Tuesday, October 14, 2014
During the early 1920s, and the brief but frenetic heyday of the Ku Klux Klan in Oregon politics, this postcard was one small instrument of alarm and persuasion. At issue in 1922 was a vote for or against a bill that would abolish private elementary and high school education in Oregon. The target: Catholic schools. The purport: “Americanization.” Other potentially affected parties: Lutheran and other religious schools, and private schools and academies.
This postcard points to another fear: from a few nuns who taught in public schools. The Committee on Americanization of Public Schools was an arm of the Klan in Oregon, and its secretary, Fred L. Gifford, was the head of the Klan in the state.
Thursday, October 2, 2014
We’ve been to Denmark, and we’ve been to Norway. We haven’t yet made it to Berlin, but we have perused nearby Waterloo. This past weekend, we hit both London and Holland.
|Hotel at London, 1945|
Ben Maxwell photo, Salem PL
Holland—named for a farming family, not the Netherlands—was a post office from 1899 to 1954, situated in the Illinois River valley south of Cave Junction. We passed through on our way home from a splendid overnight stay at the Oregon Caves Chateau (on its last night of the season).
|Holland General Merchandise, September 29, 2014|
Denmark and Norway, both on the southern Oregon coast, mark the presence of immigrants from Scandinavia. Waterloo is a curiosity, and so is Berlin, five miles from Berlin in Linn County. Waterloo got its name from a family feud, which had dire results for one party. Berlin is derived from the Burrell family and their casual hostelry; colloquially, Burrell’s Inn. When a post office was to be established in 1899, Burl Inn was a suggested name; Berlin was a compromise. The post office closed in 1937. See the entry on Berlin in Lewis McArthur’s Oregon Geographic Names for another Berlin tale from World War II—very curious!
Thursday, September 18, 2014
Perhaps I have learned some more about the photograph of a cozy dining room described in “Springtime Mirrored in Waldport."
A search in the crumbling issues of the R. L. Polk & Company Oregon-Washington Gazetteer at the Oregon Historical Society suggests that this is the dining room of the Central Hotel at Waldport. It seems to have been the only substantive eating place in the small town. In the period 1909-1912, “Troxel & Broadley” are listed as the operators of the Central Hotel. Coupled with information found online via Find a Grave, Historic Oregon Newspapers, and RootsWeb, I am thinking that the gentleman at the left is Thomas Edgar “Ed” Broadley (1865-1935), and that his wife Elsie Josephine (Troxel) Broadley (1882-1972) is facing him. Or is that Elsie’s father Charles Troxel (1860-1940)?

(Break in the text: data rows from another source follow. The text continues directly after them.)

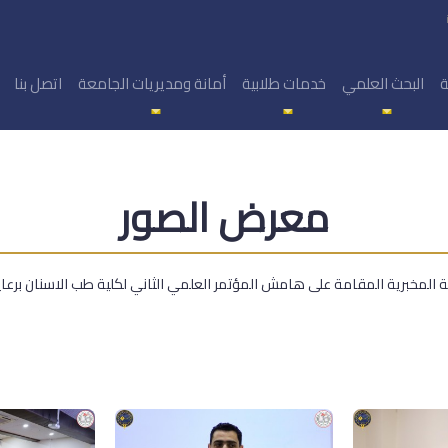
ة
البحث العلمي
خدمات طلابية
أمانة ومديريات الجامعة
اتصل بنا
معرض الصور
 المخبرية المقامة على هامش المؤتمر العلمي الثاني لكلية طب الاسنان برعاي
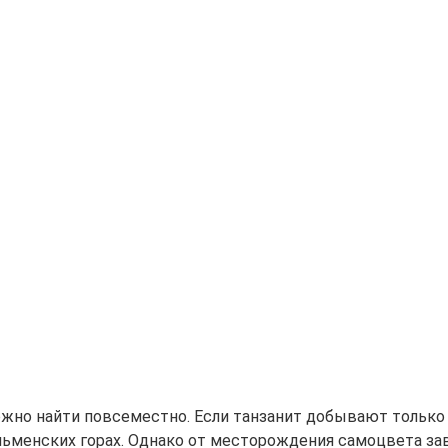
но найти повсеместно. Если танзанит добывают только в
ьменских горах. Однако от месторождения самоцвета зави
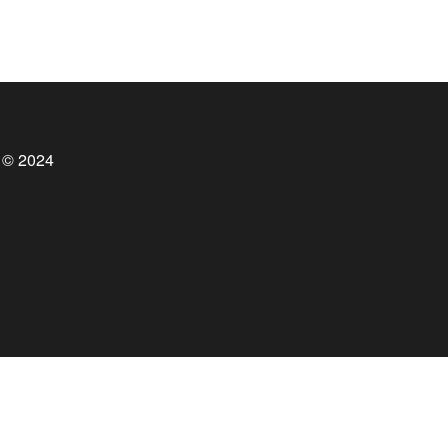
 © 2024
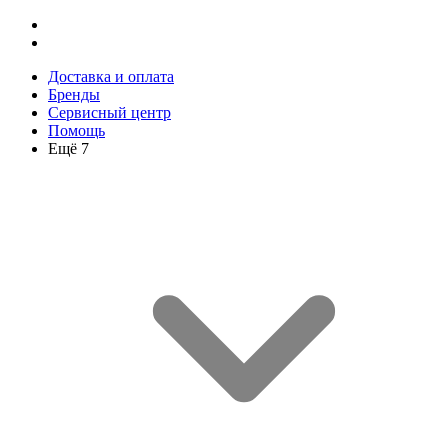
Доставка и оплата
Бренды
Сервисный центр
Помощь
Ещё 7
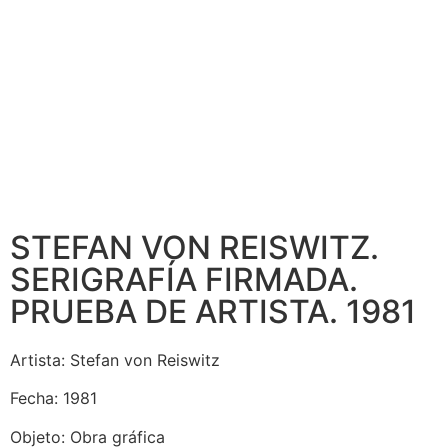
STEFAN VON REISWITZ.
SERIGRAFÍA FIRMADA.
PRUEBA DE ARTISTA. 1981
Artista: Stefan von Reiswitz
Fecha: 1981
Objeto: Obra gráfica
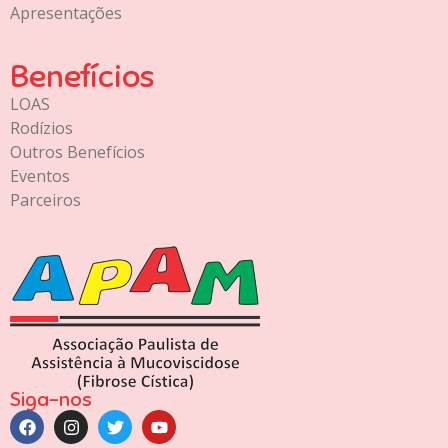
Apresentações
Benefícios
LOAS
Rodízios
Outros Benefícios
Eventos
Parceiros
Siga-nos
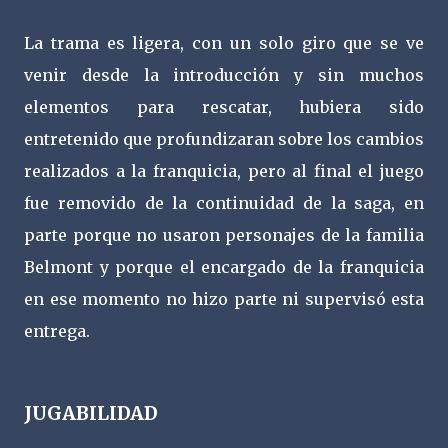
La trama es ligera, con un solo giro que se ve
venir desde la introducción y sin muchos
elementos para rescatar, hubiera sido
entretenido que profundizaran sobre los cambios
realizados a la franquicia, pero al final el juego
fue removido de la continuidad de la saga, en
parte porque no usaron personajes de la familia
Belmont y porque el encargado de la franquicia
en ese momento no hizo parte ni supervisó esta
entrega.
JUGABILIDAD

|Ed and Elsie Broadley, 1899|
The Troxel family is still evident in Lincoln County and vicinity, so perhaps my speculation will prompt some confirming—or diverging—information. Elsie and Ed were married in Pendleton in 1899, and they divorced (“due to his drinking”), perhaps about 1912; they had a son, Louis. The RootsWeb posting notes that “she had managed and cooked for the Waldport (Central) Hotel in 1909-1912.” “Her granddaughter, Betty, says… Elsie made the best homemade brown gravy using bits of leftover pie crust that had been browned,” giving the gravy “little crunchy tidbits.” Other foods were also mentioned: creamed peas, sugar cookies with raisins, and gooseberry pie.
|Digital Oregon, A#96.52.13 N#644|
Elsie’s mother was Nancy Georgeanna “Anna” (Hufft) Troxel (1864-1940). Anna was “partially crippled,” perhaps from a stroke, and used a cane. She helped Elsie and Ed run the Central Hotel for those few years, and she was reputedly “an excellent cook.”
I’d like to think that for a time the Central Hotel was a warm and inviting place in remote and dampish Waldport, a place to get creamed peas with the beefsteak on an evening in May, a meal finished off with Elsie’s rhubarb pie. The gooseberries won’t be ripe until late July.